= Benjamin Needler =

English ejected minister

Benjamin Needler (1620–1682) was an English ejected minister.

==Life==
The son of Thomas Needler, of Laleham, Middlesex, he was born on 29 November 1620. He was admitted to Merchant Taylors' School on 11 September 1634, and was elected to St John's College, Oxford, on 11 June 1642, matriculating on 1 July. He was elected fellow of his college in 1645, but appears to have been non-resident, as his submission is not registered.

Joining the presbyterian party, he was summoned to assist the parliamentary visitors of the university in 1648, and was by them created B.C.L. on 14 April of the same year. On 8 August he was appointed to the rectory of St. Margaret Moses, Friday Street, London. It is not known whether he was ordained into episcopal orders or not. He was one of the ministers in London who in January 1648–9 signed the Serious and Faithful Representation to General Thomas Fairfax, petitioning for the life of King Charles I and the maintenance of parliament.

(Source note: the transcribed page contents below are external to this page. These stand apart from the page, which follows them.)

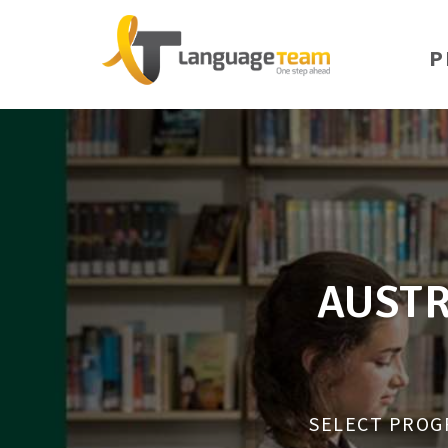
P
AUSTR
SELECT PROGRA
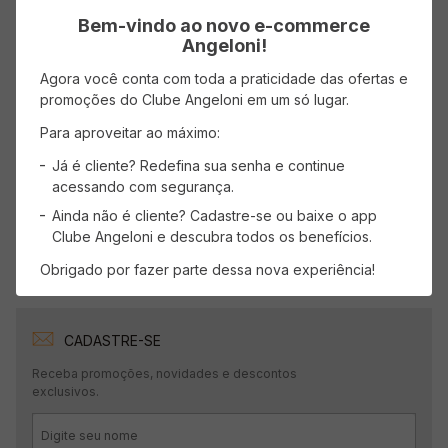
Bem-vindo ao novo e-commerce
Avaliações
Angeloni!
Carregando…
Agora você conta com toda a praticidade das ofertas e
promoções do Clube Angeloni em um só lugar.
Faça login para escrever uma avaliação.
Para aproveitar ao máximo:
Já é cliente? Redefina sua senha e continue
Mais recentes
Todos
acessando com segurança.
Ainda não é cliente? Cadastre-se ou baixe o app
Carregando avaliações…
Clube Angeloni e descubra todos os benefícios.
Obrigado por fazer parte dessa nova experiência!
CADASTRE-SE
Receba promoções, novidades e descontos
exclusivos.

In August 1662 Needler was ejected from his rectory by the Act of Uniformity. He went to North Warnborough in Hampshire, where he preached privately till the time of his death. He was buried at Odiham, near Winchfield, on 20 October 1682.

==Works==
Needler published Expository Notes with Practical Observations towards the opening of the five first Chapters of Genesis, London, 1655. He also wrote three sermons which are reprinted in editions of Morning Exercises (cf. those of 1660, 1661, 1675, 1676, 1677, and 1844). He also wrote some verses on the death of Jeremiah Whitaker, published in Simon Ashe's funeral sermon on Whitaker, Living Loves between Christ and Dying Christians, London, 1654.

==Family==
On his marriage in 1651 with Marie, sister of Nathanael Culverwell, Needler resigned his fellowship at St. John's College.
They had children, and the baptisms of six are recorded in the registers of St. Margaret Moses between January 1651–2 and May 1662, and the burials of two of them in 1658 and 1659 respectively.

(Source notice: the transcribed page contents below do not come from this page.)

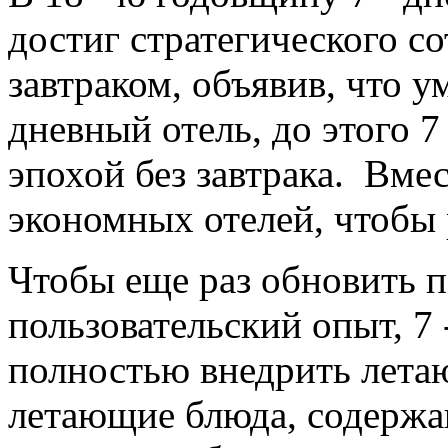
достиг стратегического с
завтраком, объявив, что у
дневный отель, до этого 7
эпохой без завтрака. Вме
экономных отелей, чтобы 
Чтобы еще раз обновить 
пользовательский опыт, 7
полностью внедрить летаю
летающие блюда, содержа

Culverwell Needler (fl. 1710), a son, (baptised 5 March 1656 at St. Margaret Moses), was appointed additional writing clerk to the House of Lords on 25 March 1679, and later on clerk-assistant to the House of Commons, a post he retained till December 1710, when he was disabled by palsy. He published Debates of the House of Commons in January 1704, London, 1721 (2nd ed.)